Heritage Plastics Central Inc. is expanding its business after kicking up production last year.
President Bill Raffaele disclosed the plan in a recent interview at the PVC conduit maker's headquarters plant in Weatherford.
The firm began operating during one of the worst years on record for PVC pipe producers, when several converters reported no margins in the face of declining resin prices. But Heritage continued adding machinery throughout the year at the Texas facility, reaching seven machines by the year's end. Officials recently added the eighth line.
``It was certainly a struggle,'' Raffaele said of starting last year. ``[But] we've done real well. We're growing really rapidly. We're only one of three companies that produce pipe and fittings.
``Our goal is to grow every year. That growth can be through another plant, through adding capacity at existing plants or new products.''
Heritage Plastics seeks to have a plant on the West Coast ``as soon as possible.''
``If you're going to be in business, you have to be in four places - the Northeast, the Southeast, Texas and the West Coast,'' he said. ``Texas is a necessary market.''
Heritage's competition comes from two firms owned by larger corporations.

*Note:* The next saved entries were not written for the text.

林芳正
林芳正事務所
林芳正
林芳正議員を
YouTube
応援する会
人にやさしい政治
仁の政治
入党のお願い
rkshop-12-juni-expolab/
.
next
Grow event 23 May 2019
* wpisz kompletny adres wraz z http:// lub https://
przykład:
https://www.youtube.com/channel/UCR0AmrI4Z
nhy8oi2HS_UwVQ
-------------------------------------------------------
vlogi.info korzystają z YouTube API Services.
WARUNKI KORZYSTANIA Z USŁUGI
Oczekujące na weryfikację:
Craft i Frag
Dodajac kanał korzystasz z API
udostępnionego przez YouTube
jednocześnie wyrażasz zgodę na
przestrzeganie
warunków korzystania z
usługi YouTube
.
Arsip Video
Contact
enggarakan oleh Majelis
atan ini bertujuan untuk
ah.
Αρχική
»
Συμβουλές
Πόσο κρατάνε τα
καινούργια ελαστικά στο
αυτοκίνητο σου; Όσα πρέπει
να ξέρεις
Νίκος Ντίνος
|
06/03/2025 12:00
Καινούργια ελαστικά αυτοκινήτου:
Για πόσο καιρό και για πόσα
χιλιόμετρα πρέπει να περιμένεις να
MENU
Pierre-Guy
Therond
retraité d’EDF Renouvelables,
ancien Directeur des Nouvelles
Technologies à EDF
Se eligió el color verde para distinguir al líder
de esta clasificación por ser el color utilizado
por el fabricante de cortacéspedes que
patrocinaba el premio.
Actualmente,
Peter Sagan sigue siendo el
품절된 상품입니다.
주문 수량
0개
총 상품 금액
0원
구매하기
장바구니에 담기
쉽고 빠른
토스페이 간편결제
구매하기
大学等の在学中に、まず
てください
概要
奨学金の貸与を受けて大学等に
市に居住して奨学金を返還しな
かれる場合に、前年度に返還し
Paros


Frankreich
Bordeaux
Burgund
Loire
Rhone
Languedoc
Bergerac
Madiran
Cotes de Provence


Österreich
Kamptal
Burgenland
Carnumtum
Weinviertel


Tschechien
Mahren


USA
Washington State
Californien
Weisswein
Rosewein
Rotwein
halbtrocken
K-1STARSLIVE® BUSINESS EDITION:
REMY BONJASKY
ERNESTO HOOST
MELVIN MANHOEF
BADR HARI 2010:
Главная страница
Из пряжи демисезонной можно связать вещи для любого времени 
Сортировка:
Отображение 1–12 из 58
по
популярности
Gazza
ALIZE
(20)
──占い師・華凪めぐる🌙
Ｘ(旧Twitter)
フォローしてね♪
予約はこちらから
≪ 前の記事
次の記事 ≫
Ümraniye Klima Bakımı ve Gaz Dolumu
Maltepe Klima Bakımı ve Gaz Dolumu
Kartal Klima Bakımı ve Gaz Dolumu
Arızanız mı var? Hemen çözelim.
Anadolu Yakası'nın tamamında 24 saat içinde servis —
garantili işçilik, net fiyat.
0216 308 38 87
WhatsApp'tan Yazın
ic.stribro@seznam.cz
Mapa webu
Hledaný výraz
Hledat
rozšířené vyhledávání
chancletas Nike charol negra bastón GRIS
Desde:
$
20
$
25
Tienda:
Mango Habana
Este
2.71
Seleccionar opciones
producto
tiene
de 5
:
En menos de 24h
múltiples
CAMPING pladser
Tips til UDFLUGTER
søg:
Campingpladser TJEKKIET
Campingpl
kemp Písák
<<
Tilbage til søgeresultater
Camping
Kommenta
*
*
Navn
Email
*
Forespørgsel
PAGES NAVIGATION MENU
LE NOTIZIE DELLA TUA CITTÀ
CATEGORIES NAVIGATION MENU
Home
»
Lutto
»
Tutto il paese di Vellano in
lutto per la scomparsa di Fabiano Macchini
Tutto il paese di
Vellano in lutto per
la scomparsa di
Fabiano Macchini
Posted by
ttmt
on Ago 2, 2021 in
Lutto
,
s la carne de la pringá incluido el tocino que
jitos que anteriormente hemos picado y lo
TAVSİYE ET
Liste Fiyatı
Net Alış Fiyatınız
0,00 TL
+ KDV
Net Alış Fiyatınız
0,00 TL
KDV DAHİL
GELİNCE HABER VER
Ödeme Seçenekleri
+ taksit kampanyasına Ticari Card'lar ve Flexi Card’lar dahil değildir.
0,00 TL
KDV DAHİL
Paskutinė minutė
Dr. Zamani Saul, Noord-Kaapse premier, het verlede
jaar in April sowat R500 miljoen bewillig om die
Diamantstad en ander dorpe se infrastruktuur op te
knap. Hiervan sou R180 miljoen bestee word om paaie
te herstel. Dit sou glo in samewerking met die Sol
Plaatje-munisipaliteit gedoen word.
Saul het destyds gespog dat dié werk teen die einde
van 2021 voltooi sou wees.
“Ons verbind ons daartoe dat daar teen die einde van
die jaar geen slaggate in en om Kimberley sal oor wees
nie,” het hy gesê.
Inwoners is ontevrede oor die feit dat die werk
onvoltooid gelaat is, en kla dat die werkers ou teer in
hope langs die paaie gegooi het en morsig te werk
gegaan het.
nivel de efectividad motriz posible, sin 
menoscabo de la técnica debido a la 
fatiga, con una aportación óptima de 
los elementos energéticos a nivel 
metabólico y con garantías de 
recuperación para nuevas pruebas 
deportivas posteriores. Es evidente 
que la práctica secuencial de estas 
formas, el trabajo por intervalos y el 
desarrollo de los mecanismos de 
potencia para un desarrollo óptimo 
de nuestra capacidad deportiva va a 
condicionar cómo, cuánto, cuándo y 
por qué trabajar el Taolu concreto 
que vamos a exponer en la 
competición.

Cantex Inc., headquartered 20 miles west in Mineral Wells, Texas, is a unit of Sumitomo Corp. Heritage's other competitor, Carlon, is a division of publicly held Lamson & Sessions Co., based in Beachwood, Ohio.
``We're not intimidated,'' Raffaele said of vying against two larger corporations. ``We respect them.'' Raffaele himself is a former Cantex executive.
Heritage Plastics Central is one of three related companies. Heritage Plastics of Carrollton, Ohio, is operated by Charlie McCort. In 1998, the firm acquired a facility in Tampa, Fla., from Colonial Plastics Manufacturing Co. That site became Heritage Plastics South Inc. and is headed by Mark Buck, a former Carlon vice president.
Each official is president of his own operation.
The Weatherford operation is the newest piece of the puzzle. The firm purchased the plant and four extruders in 2000 from Mastershield Building Products Co., which extruded vinyl siding there until 1999.
Raffaele said the 220,000-square-foot plant is large enough to store finished pipe indoors, which is unique in the pipe industry. The location also handles distribution in the West for fittings, which are injection molded in Carrollton.
Raffaele, who has spent more than 20 years in PVC pipe, would not disclose much, including how much he and his partners invested to get started in Texas or what they anticipate in sales.
``You've got to use everything you've got,'' he said. Success rests on a careful combination of low debt, low overhead and smart management.
``It's the only way you can do it,'' he said of surviving the rough-and-tumble PVC pipe market. ``You miss on any one of the three, any time, and you're dead meat.''
Converting the siding plant to pipe was easy because it already was equipped with a blender and grinders, he said.
``The difference is the downstream equipment,'' he said.